До этого в зоне я видел двух парней, у одного кликуха была Трахома, у другого — Филин. Оба парня рослые, крепкого сложения, но я как-то не принимал их всерьез. А они оказались кентами Юрки Окорока и каким-то путем узнали, что Коля удавил их кента в камере на пересылке. Знали они или нет, что я помогал Калмыку, сказать не могу, не знаю. А они, видимо, решили свести с Колей счеты, убить, одним словом. Но когда я сидел на входе в цех со стороны гальваники, я не видел, чтобы они заходили. Очевидно, они вошли в цех с другой стороны, прошли по цеху и в одной из комнат гальваники увидели Колю. Он сидел к дверям спиной и мыл ноги из шланга. Когда дверь открылась, он повернул голову и увидел их. Трахома с налета ударил Колю по голове железным прутом. Коля сильно вскрикнул. Я услышал, почуял недоброе, вскочил и бросился в цех. Когда открыл дверь, то увидел, как они долбят Колю прутьями. В углу комнаты стоял железный совок для мусора, я схватил его. Филина я сразу вырубил, ударив совком сзади по голове, а Трахому ударил совком сбоку в пах. Он заорал и сел на пол.
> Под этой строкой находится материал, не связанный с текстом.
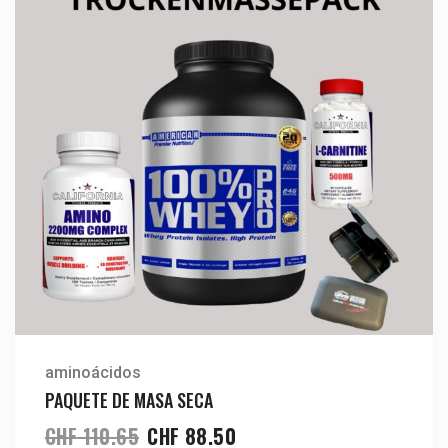
aminoácidos
PAQUETE DE MASA SECA
CHF
110.65
CHF
88.50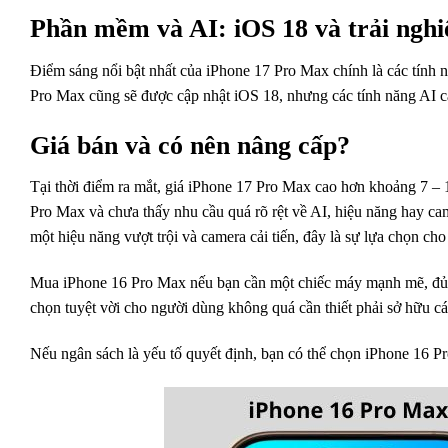
Phần mềm và AI: iOS 18 và trải ngh
Điểm sáng nổi bật nhất của iPhone 17 Pro Max chính là các tính 
Pro Max cũng sẽ được cập nhật iOS 18, nhưng các tính năng AI ca
Giá bán và có nên nâng cấp?
Tại thời điểm ra mắt, giá iPhone 17 Pro Max cao hơn khoảng 7 –
Pro Max và chưa thấy nhu cầu quá rõ rệt về AI, hiệu năng hay c
một hiệu năng vượt trội và camera cải tiến, đây là sự lựa chọn c
Mua iPhone 16 Pro Max nếu bạn cần một chiếc máy mạnh mẽ, đủ d
chọn tuyệt vời cho người dùng không quá cần thiết phải sở hữu cá
Nếu ngân sách là yếu tố quyết định, bạn có thể chọn iPhone 16 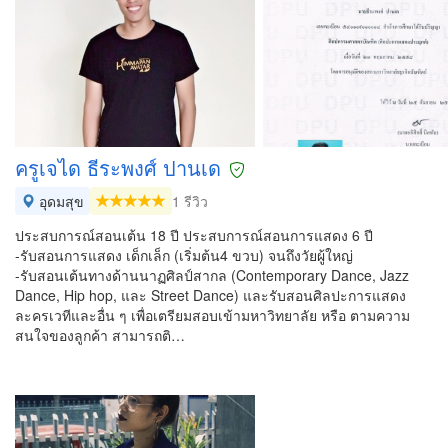
ครูเจได ธีระพงศ์ ปานเด
อุดมสุข
1 รีวิว
ประสบการณ์สอนเต้น 18 ปี ประสบการณ์สอนการแสดง 6 ปี
-รับสอนการแสดง เด็กเล็ก (เริ่มต้น4 ขวบ) จนถึงวัยผู้ใหญ่
-รับสอนเต้นทางด้านนาฏศิลป์สากล (Contemporary Dance, Jazz
Dance, Hip hop, และ Street Dance) และรับสอนศิลปะการแสดง
ละครเวทีและอื่น ๆ เพื่อเตรียมสอบเข้ามหาวิทยาลัย หรือ ตามความ
สนใจของลูกค้า สามารถติ…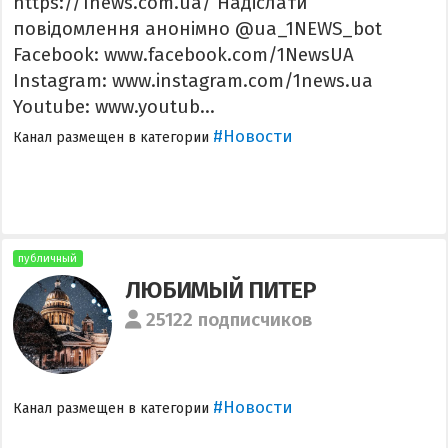
https://1news.com.ua/ Надіслати
повідомлення анонімно @ua_1NEWS_bot
Facebook: www.facebook.com/1NewsUA
Instagram: www.instagram.com/1news.ua
Youtube: www.youtub...
#Новости
Канал размещен в категории
публичный
ЛЮБИМЫЙ ПИТЕР
25122 подписчиков
#Новости
Канал размещен в категории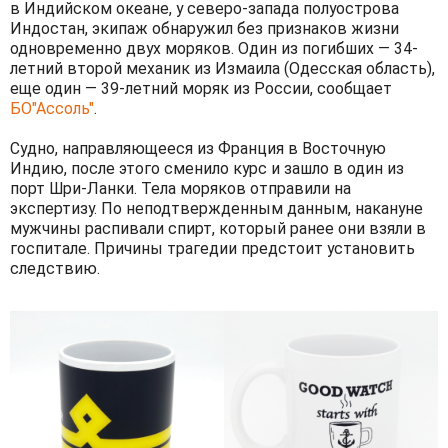
в Индийском океане, у северо-запада полуострова
Индостан, экипаж обнаружил без признаков жизни
одновременно двух моряков. Один из погибших — 34-
летний второй механик из Измаила (Одесская область),
еще один — 39-летний моряк из России, сообщает
БО"Ассоль"
.
Судно, направляющееся из Франция в Восточную
Индию, после этого сменило курс и зашло в один из
порт Шри-Ланки. Тела моряков отправили на
экспертизу. По неподтвержденным данным, накануне
мужчины распивали спирт, который ранее они взяли в
госпитале. Причины трагедии предстоит установить
следствию.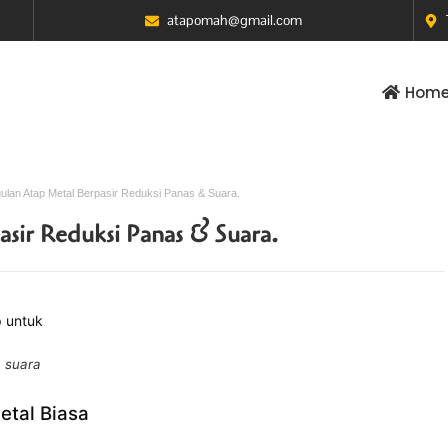
atapomah@gmail.com
Hom
ulan Atap Metal Berpasir Reduksi Panas & Suara.
sir Reduksi Panas & Suara.
n suara
etal Biasa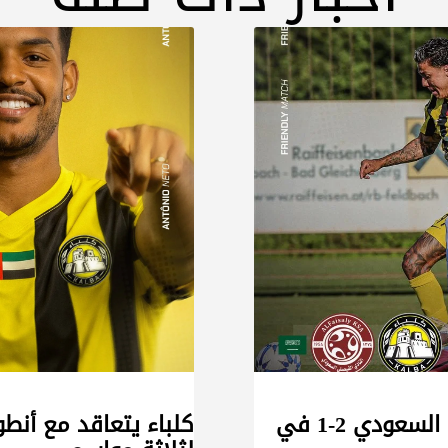
كلباء يخسر أمام الفيصلي السعودي 2-1 في
كلباء يتعاقد مع أنطو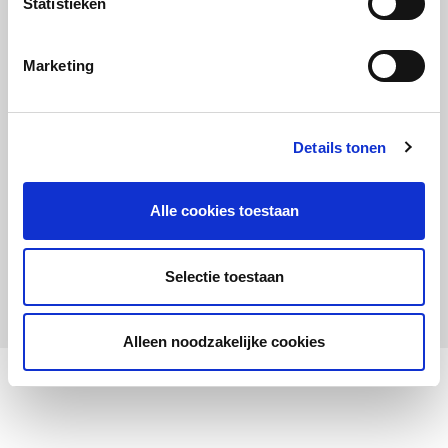
Statistieken
Maandelijks up to date
Aanmelden nieuwsbrief LOWAN-PO
Marketing
Schrijf je in voor LOWANieuws
Details tonen
Alle cookies toestaan
Privacyverklaring
Cookies
Disclaimer
Selectie toestaan
© 2026 LOWAN. Realisatie door
2manydots
Alleen noodzakelijke cookies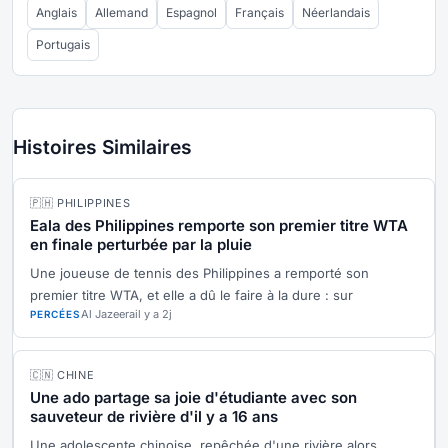
Anglais
Allemand
Espagnol
Français
Néerlandais
Portugais
Histoires Similaires
🇵🇭 PHILIPPINES
Eala des Philippines remporte son premier titre WTA
en finale perturbée par la pluie
Une joueuse de tennis des Philippines a remporté son
premier titre WTA, et elle a dû le faire à la dure : sur
Al Jazeera
il y a 2j
PERCÉES
🇨🇳 CHINE
Une ado partage sa joie d'étudiante avec son
sauveteur de rivière d'il y a 16 ans
Une adolescente chinoise, repêchée d'une rivière alors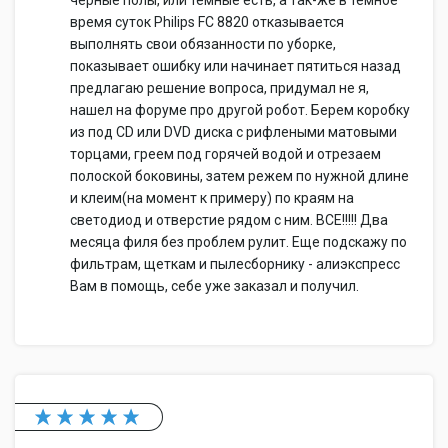
черные полы, или темные есть, а так-же в темное
время суток Philips FC 8820 отказывается
выполнять свои обязанности по уборке,
показывает ошибку или начинает пятиться назад
предлагаю решение вопроса, придумал не я,
нашел на форуме про другой робот. Берем коробку
из под CD или DVD диска с рифлеными матовыми
торцами, греем под горячей водой и отрезаем
полоской боковины, затем режем по нужной длине
и клеим(на момент к примеру) по краям на
светодиод и отверстие рядом с ним. ВСЕ!!!!! Два
месяца филя без проблем рулит. Еще подскажу по
фильтрам, щеткам и пылесборнику - алиэкспресс
Вам в помощь, себе уже заказал и получил.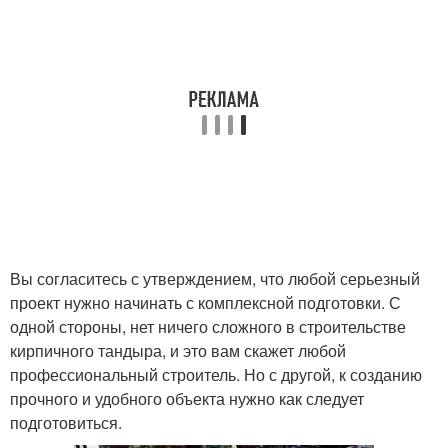
Вы согласитесь с утверждением, что любой серьезный
проект нужно начинать с комплексной подготовки. С
одной стороны, нет ничего сложного в строительстве
кирпичного тандыра, и это вам скажет любой
профессиональный строитель. Но с другой, к созданию
прочного и удобного объекта нужно как следует
подготовиться.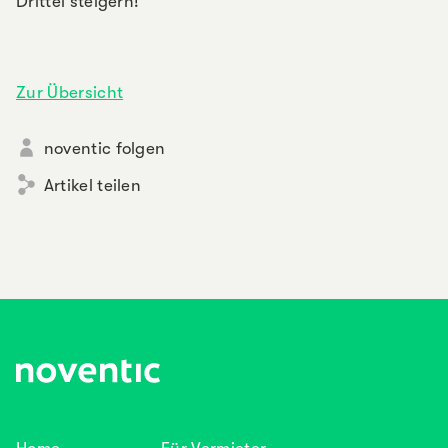
Drittel steigern!
Zur Übersicht
noventic folgen
Artikel teilen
Я приподнял Колю с пола, одна рука у него висела, кожа на лбу была сильно содрана, но голова не пробита. Видно, удар получился вскользь. Но другие удары достигли своей цели, Коля был без сознания. На меня такая злость накатила и ярость, что действовал я уже на грани невозможного. Схватил прут этих фраеров, которым они Колю били, и сломал Филину руки, а Трахоме ноги. Клал конечности на кронштейны и бил прутом. Только треск кости стоял на весь цех.

Тут в комнату забежал Толик Шаповалов — бригадир сварщиков. Увидел эту картину, схватил меня сзади и вырвал прут из руки, спросил:

— В чем дело, Дим Димыч?

— Да вот пацана приходили убивать.

— А он дышит?

— Дышит, да, видать, по голове сильно попало. Надо в жилую зону как-то отправить. А этих паскуд в ванну закинуть с кислотой. Там от них до утра ничего не останется, — сказал я. — И пусть думают, что «ушли на траву».

— Ты что, с ума сошел? Это же, Дим Димыч, галимый срок!

— Ты, Толя, не беспокойся за них. Тебе ничего не будет. Я один за все отвечаю, век свободы не видать. Давай хоть пацана на улицу вытащим, — сказал я, и мы вдвоем подняли Колю и понесли на улицу.